Die Genauigkeit der Zeitmessung beschäftigt Forscher schon lange. Mit der in der Quantenmechanik beschriebenen Erschliessung der Abläufe im Allerkleinsten rückt die Frage nach einer perfekten Quantenuhr in den Fokus. Es gibt sie nicht, sagen Wiener Forscher.
Alleine das Beobachten des Tickens einer Quantenuhr verursacht physikalische «Kosten», die ihrer Genauigkeit Grenzen setzen. Das Schlüsselwort heisst «Entropie»: Gemäss dem zweiten Hauptsatz der Thermodynamik streben abgeschlossene Systeme, in denen physikalische Prozesse ablaufen, mit der Zeit grösster Unordnung zu. Dabei geht nutzbare Energie verloren.
Auf das Konzept einer Uhr umgelegt heisst das, dass ein möglichst ungestört periodisch ablaufender Prozess als Taktgeber gesucht wird, bei jedem Ticken aber in irgendeiner Form auch Energie verbraucht wird, was die Entropie zunehmen lässt.
2017 haben Wissenschaftler um Marcus Huber vom Wiener Institut für Quantenoptik und Quanteninformation (IQOQI) der Akademie der Wissenschaften (ÖAW) und der Technischen Universität (TU) Wien gezeigt, dass eine Uhr sogar umso mehr Energie verbraucht, je genauer sie tickt.
«Die Message damals war: Uhren sind auch thermodynamische Maschinen und produzieren auch Entropie», sagte Huber zur Nachrichtenagentur APA. Nun ging es den Forschern unter anderem darum, herauszufinden, ob sich das vielleicht irgendwie umgehen lässt. Die Antwort in ihrer nun im Fachblatt «Physical Review X» erschienenen Arbeit ist «nein».
Auswirkungen hat das vor allem für die Konstruktion einer Quantenuhr, die es beispielsweise in einem Quantencomputer und vor allem für die Herleitung fundamentaler Grenzen der Zeitmessung bräuchte.
Denkt man etwa an einen Zeitmesser aus dem Alltagsgebrauch, wie eine Pendeluhr, dann hat man es mit einem «schönen periodischen Prozess» zu tun. In diesem Fall ist dies das Pendel, das sich möglichst gleichmässig und unbehelligt durch äussere Störungen wie Reibung jeglicher Art bewegen soll.

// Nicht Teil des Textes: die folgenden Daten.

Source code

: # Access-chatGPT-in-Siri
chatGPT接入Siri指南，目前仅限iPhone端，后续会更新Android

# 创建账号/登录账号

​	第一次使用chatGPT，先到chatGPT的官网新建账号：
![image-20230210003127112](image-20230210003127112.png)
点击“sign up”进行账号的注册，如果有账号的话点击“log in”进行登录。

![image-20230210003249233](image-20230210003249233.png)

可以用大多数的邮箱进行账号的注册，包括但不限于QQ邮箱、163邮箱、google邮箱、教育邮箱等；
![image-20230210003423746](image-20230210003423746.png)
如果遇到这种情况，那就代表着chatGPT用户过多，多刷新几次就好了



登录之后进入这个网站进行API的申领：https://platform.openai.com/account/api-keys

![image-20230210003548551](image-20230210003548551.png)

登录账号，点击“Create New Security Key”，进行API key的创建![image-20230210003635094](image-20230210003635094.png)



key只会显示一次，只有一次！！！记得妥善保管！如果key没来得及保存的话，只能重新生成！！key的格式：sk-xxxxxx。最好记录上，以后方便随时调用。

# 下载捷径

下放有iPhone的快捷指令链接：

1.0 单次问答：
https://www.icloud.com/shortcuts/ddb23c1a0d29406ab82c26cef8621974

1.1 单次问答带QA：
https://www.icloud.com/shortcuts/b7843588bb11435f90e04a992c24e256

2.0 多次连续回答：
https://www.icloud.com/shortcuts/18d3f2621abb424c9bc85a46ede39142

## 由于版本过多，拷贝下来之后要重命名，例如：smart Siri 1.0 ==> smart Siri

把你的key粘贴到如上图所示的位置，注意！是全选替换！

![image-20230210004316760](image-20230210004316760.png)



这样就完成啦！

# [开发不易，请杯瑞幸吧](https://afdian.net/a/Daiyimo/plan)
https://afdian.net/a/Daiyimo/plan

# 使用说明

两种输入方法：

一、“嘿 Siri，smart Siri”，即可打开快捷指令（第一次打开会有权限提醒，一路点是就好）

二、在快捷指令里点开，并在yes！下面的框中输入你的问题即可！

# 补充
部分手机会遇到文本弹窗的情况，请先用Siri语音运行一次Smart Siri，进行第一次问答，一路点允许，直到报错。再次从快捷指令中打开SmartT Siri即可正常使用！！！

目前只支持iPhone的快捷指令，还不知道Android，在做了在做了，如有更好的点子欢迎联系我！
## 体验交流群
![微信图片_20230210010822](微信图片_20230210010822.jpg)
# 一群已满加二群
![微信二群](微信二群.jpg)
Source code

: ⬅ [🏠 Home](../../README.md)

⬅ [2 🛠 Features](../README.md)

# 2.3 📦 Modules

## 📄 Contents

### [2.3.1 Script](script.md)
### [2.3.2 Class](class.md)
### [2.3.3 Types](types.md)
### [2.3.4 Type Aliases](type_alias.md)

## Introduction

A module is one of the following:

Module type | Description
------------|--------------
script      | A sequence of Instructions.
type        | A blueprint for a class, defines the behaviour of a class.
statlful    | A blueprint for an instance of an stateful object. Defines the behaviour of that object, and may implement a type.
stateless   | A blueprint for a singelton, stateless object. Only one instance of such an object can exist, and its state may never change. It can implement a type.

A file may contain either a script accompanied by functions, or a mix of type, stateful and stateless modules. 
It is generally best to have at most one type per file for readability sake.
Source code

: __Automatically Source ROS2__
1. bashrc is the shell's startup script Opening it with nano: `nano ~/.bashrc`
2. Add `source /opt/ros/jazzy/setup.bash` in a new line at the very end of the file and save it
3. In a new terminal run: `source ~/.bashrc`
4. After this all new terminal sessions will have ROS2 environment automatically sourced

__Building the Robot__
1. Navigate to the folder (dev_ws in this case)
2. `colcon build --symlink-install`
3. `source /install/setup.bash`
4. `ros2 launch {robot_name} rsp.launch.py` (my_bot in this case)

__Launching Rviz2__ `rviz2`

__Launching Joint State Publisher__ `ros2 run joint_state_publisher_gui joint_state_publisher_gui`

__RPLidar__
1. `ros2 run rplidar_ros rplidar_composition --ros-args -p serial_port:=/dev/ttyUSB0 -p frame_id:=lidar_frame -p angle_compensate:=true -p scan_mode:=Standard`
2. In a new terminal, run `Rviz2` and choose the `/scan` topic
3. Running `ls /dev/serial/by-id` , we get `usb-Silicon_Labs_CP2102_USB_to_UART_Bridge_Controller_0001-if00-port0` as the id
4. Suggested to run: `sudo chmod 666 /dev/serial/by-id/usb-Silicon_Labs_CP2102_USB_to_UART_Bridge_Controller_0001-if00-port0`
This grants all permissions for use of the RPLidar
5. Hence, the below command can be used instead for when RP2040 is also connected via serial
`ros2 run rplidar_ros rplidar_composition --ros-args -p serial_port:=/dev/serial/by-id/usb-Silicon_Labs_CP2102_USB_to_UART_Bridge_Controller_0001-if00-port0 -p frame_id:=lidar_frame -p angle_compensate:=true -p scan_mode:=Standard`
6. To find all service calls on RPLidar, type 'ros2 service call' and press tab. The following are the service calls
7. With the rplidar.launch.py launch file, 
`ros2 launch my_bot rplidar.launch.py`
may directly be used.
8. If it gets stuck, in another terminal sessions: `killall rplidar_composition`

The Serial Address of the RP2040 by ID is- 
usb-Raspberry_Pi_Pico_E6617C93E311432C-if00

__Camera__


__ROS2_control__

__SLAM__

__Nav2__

Um einen solchen Chronometer abzulesen, muss der Betrachter ihn anschauen. Dieses optische Auslesen geschieht durch Lichtteilchen (Photon), die von der Sonne oder einer künstlichen Lichtquelle kommen, auf dem Pendel landen, dort abprallen und «von uns im Auge in einer Fotozelle detektiert werden», erklärte Huber.
Dahinter steckt ein irreversibler Prozess bei dem Entropie entsteht, da etwa in der Sonne Energie umgewandelt wird. «Das heisst, die Beobachtung des Pendels ist thermodynamisch nicht gratis», so der Physiker. Denn jedes Photon, das am Pendel abprallt, bremst dieses letztlich um ein Quäntchen. In einer derart grossen Uhr falle das nicht ins Gewicht, «in der Quantenwelt ist das aber anders».
Möchte man also eine Uhr bauen, die selbst nur aus wenigen Quantensystemen besteht, «ist das Auslesen plötzlich nicht mehr sozusagen ‹gratis›. Wenn ich ein paar Milliarden Photonen auf ein Atom schiesse, störe und zerstöre ich es eigentlich und mache die Information nutzlos», sagte Huber.
Das neue mathematische Modell der Forscher um Huber und den Studien-Erstautor Emanuel Schwarzhans zeigt nun, dass vor allem eine Quantenuhr immer eine geschickte Kombination aus periodischem und irreversiblem Prozess sein muss. «Diese Aufspaltung in einen periodischen und irreversiblen Prozess zeigt auch, dass es die ‹perfekte Uhr› in der Natur nicht geben kann. Denn die Genauigkeit der Uhr ist auch durch die Geschwindigkeit des irreversiblen Prozess limitiert, diese ist wiederum von der Natur vorgegeben und kann deshalb nicht beliebig verändert werden», so Schwarzhans.
Die Konsequenz aus den Überlegungen ist, «dass es am besten ist, nach periodischen Prozessen zu suchen, die möglichst elegant in irreversible Systeme übergreifen. Dann baut man wirklich gute Uhren», so Huber: «Wir sind also technisch schon an der Grenze angelangt, wo diese Fragen nicht zu vernachlässigen sind.»